Este ano tenho pensado bastante sobre isso. Além de todas as mudanças e novas demandas que estou vivendo, estou me acostumando a não ter minha filha aqui comigo todos os dias, agora que ela está em outra cidade para fazer faculdade. Sem contar, é claro, de já estar me preparando para quando esse momento chegar para o meu filho caçula, que já está chegando na reta final do Ensino Médio.
O que a ciência e a psicologia chamam de a “Síndrome do Ninho Vazio”, nada mais é do que um período de adaptação e transição para uma nova fase da maternidade ou paternidade, na qual os filhos já são seres independentes e não precisam mais da gente da mesma maneira que nos acostumamos por tanto tempo. Por um lado, é muito gratificante vê-los se tornar adultos e seguir seus próprios caminhos. Mas não dá pra negar que esse momento também traz aquele aperto no coração, muitas vezes difícil de processar… Esse pode ser um momento muito delicado, principalmente para as mães, mas também um convite para pensarmos que cada fase da vida demanda adaptação e reinvenção.
A descoberta da independência pelos nossos filhos, nossas eternas crianças, pode ser uma oportunidade para a gente fazer um movimento similar e redescobrir a nossa jornada, explorar nossa identidade para além da maternidade; um momento para retomarmos sonhos antigos ou desenharmos novos, visitarmos lugares que sempre tivemos vontade de ir ou de colocarmos em prática aquelas atividades que antes a gente não tinha tempo para fazer.

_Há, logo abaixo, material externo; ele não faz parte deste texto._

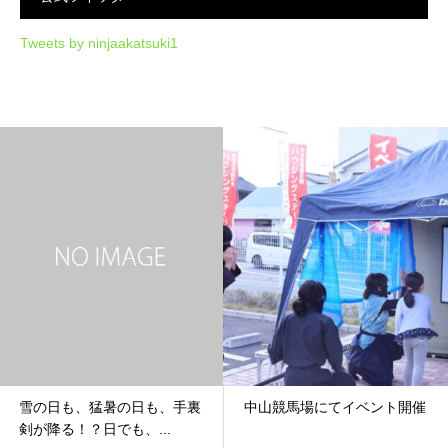
Tweets by ninjaakatsuki1
雪の日も、猛暑の日も、手裏
中山競馬場にてイベント開催
剣が降る！？日でも、...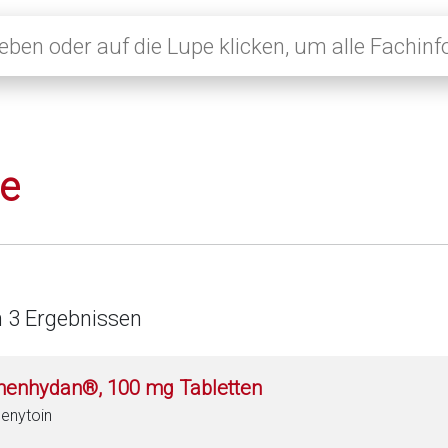
le
n 3 Ergebnissen
henhydan®, 100 mg Tabletten
enytoin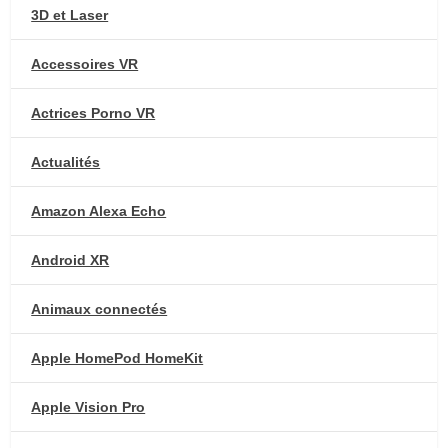
3D et Laser
Accessoires VR
Actrices Porno VR
Actualités
Amazon Alexa Echo
Android XR
Animaux connectés
Apple HomePod HomeKit
Apple Vision Pro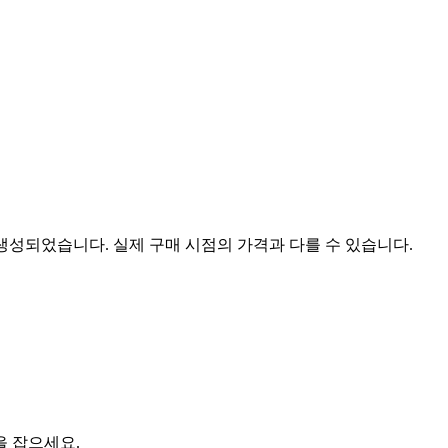
 생성되었습니다. 실제 구매 시점의 가격과 다를 수 있습니다.
을 잡으세요.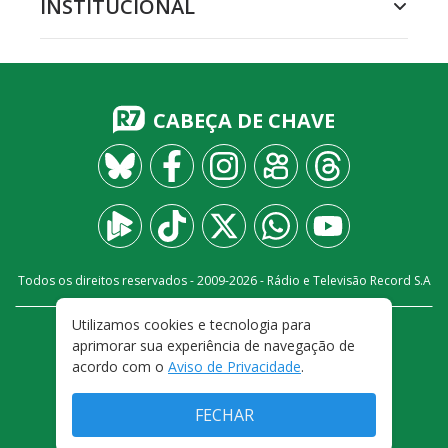
INSTITUCIONAL
CABEÇA DE CHAVE
Todos os direitos reservados - 2009-
2026
- Rádio e Televisão Record S.A
Utilizamos cookies e tecnologia para
CARREIRA
FALE CONOSCO
PRIVACIDADE
aprimorar sua experiência de navegação de
TERMOS E CONDIÇÕES DE USO
acordo com o
Aviso de Privacidade
.
FECHAR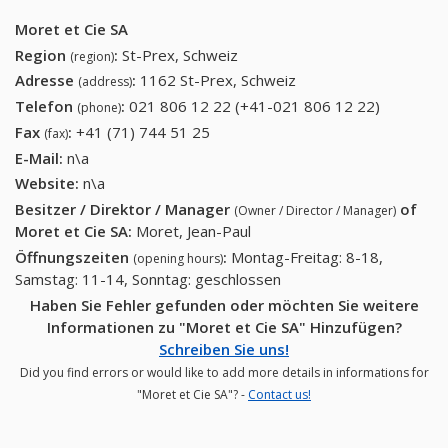
Moret et Cie SA
Region
:
St-Prex, Schweiz
(region)
Adresse
:
1162 St-Prex, Schweiz
(address)
Telefon
:
021 806 12 22 (+41-021 806 12 22)
021 806
(phone)
12 22
Fax
:
+41 (71) 744 51 25
+41 (71) 744 51 25
(fax)
(+41-021
E-Mail:
n\a
806 12
Website:
n\a
22)
Besitzer / Direktor / Manager
of
(Owner / Director / Manager)
Moret et Cie SA
:
Moret, Jean-Paul
Öffnungszeiten
:
Montag-Freitag: 8-18,
(opening hours)
Samstag: 11-14, Sonntag: geschlossen
Haben Sie Fehler gefunden oder möchten Sie weitere
Informationen zu "Moret et Cie SA" Hinzufügen?
Schreiben Sie uns!
Did you find errors or would like to add more details in informations for
"Moret et Cie SA"? -
Contact us!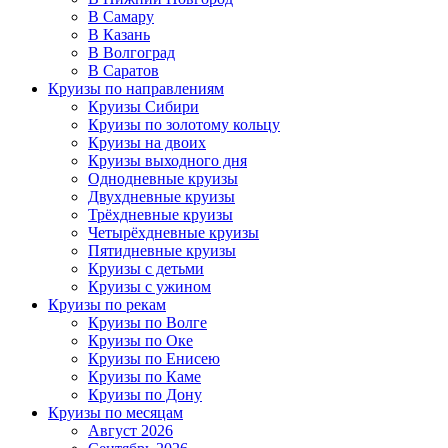
В Самару
В Казань
В Волгоград
В Саратов
Круизы по направлениям
Круизы Сибири
Круизы по золотому кольцу
Круизы на двоих
Круизы выходного дня
Однодневные круизы
Двухдневные круизы
Трёхдневные круизы
Четырёхдневные круизы
Пятидневные круизы
Круизы с детьми
Круизы с ужином
Круизы по рекам
Круизы по Волге
Круизы по Оке
Круизы по Енисею
Круизы по Каме
Круизы по Дону
Круизы по месяцам
Август 2026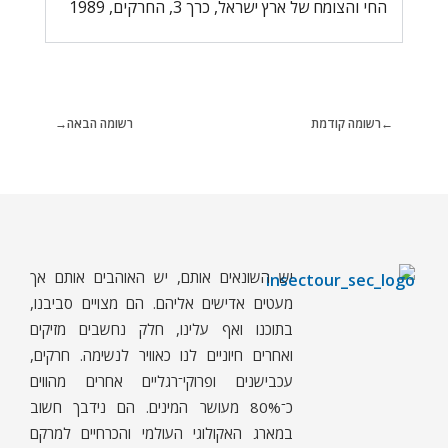
החי והצומח של ארץ ישראל, כרך 3, החרקים, 1989
רשומה קודמת
רשומה הבאה
יש השונאים אותם, יש האוהבים אותם אך
ח
רקים - עולם קטן בגדול
חרקים, עכבישים ופרוקי רגליים בישראל. מאות מאמרים בנושאי טבע, אקולוגיה, ביולוגיה ויחסי אדם-חרקים. הפעלות ומשחקים לילדים,
מעטים אדישים אליהם. הם מצויים סביבנו,
בתוכנו ואף עלינו, חלק נחשבים מזיקים
ואחרים חיוניים לנו כאוויר לנשימה. חרקים,
עכבישנים ופרוקי־רגליים אחרים מהווים
כ־80% מעושר המינים. הם נידבך חשוב
במארג האקולוגי העולמי והכרחיים למרקם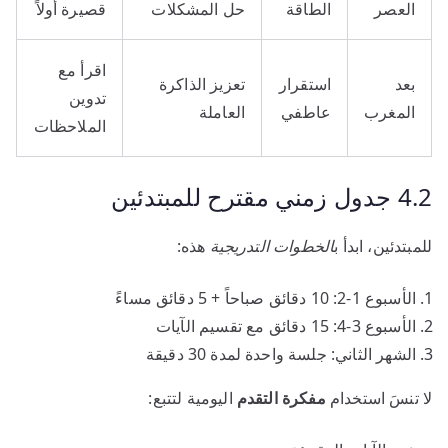
العصر
الطاقة
حل المشكلات
قصيرة أولاً
اقرأ مع
بعد
استقرار
تعزيز الذاكرة
تدوين
المغرب
عاطفي
العاملة
الملاحظات
4.2 جدول زمني مقترح للمبتدئين
للمبتدئين، ابدأ ب
الخطوات التدريجية
هذه:
الأسبوع 1-2: 10 دقائق صباحاً + 5 دقائق مساءً
الأسبوع 3-4: 15 دقائق مع تقسيم الآيات
الشهر الثاني: جلسة واحدة لمدة 30 دقيقة
لا تنسَ استخدام
مفكرة التقدم
اليومية لتتبع:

As mudanças e os novos movimentos que a vida faz podem sim trazer receio e preocupação… mas uma das coisas mais bonitas da vida é a nossa capacidade de buscar por novos propósitos e significados, colorir ao redor dos espaços vazios. A casa pode até ficar mais silenciosa, mas o coração continua cheio: cheio de orgulho, de saudade e de vontade de seguir crescendo junto com eles. Afinal, o amor pelos nossos filhos não diminui quando eles seguem seus caminhos, só se transforma em novas formas de presença e cuidado.